_Job A_. Name every module that the factoring excerpt imports.
_Job B_. Extract the factoring excerpt word for word from "A = gmpy2.mpz(12421772708041)" to "A + 0.25) - 1)".

Consider there are "30000 * 30000" number of cores. For each of those cores we distribute s=0..29999, r=0..29999, where n = s (mod 30000) and B = r (mod 30000).

Then, we put a code as follows before we start the while loop.

n = gmpy2.mpz(s)  
D += (n * (n + 1)) / 2
B += r
D -= r * B - (r * (r-1)) / 2

For our original code

import timeit
import gmpy2
import math

A = gmpy2.mpz(12421772708041)
# Input a positive integer to factor.
# Put it inside the parentheses as "A = gmpy2.mpz(....)"

def factor(A):
    B = gmpy2.mpz(math.sqrt(math.pow(2,1) * A + 0.25) - 1)
    D = gmpy2.mpz(A - (B * B + B) / 2)
    while (D > 0):
        B += 1
        D = gmpy2.mpz(A - (B * B + B) / 2)

(Saved data entries)

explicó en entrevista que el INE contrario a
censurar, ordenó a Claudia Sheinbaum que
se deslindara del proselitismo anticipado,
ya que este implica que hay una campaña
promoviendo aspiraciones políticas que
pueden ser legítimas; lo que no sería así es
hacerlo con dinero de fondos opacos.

_Exercise solution A_. timeit, gmpy2, math

_Exercise solution B_.
A = gmpy2.mpz(12421772708041)
# Input a positive integer to factor.
# Put it inside the parentheses as "A = gmpy2.mpz(....)"

def factor(A):
    B = gmpy2.mpz(math.sqrt(math.pow(2,1) * A + 0.25) - 1)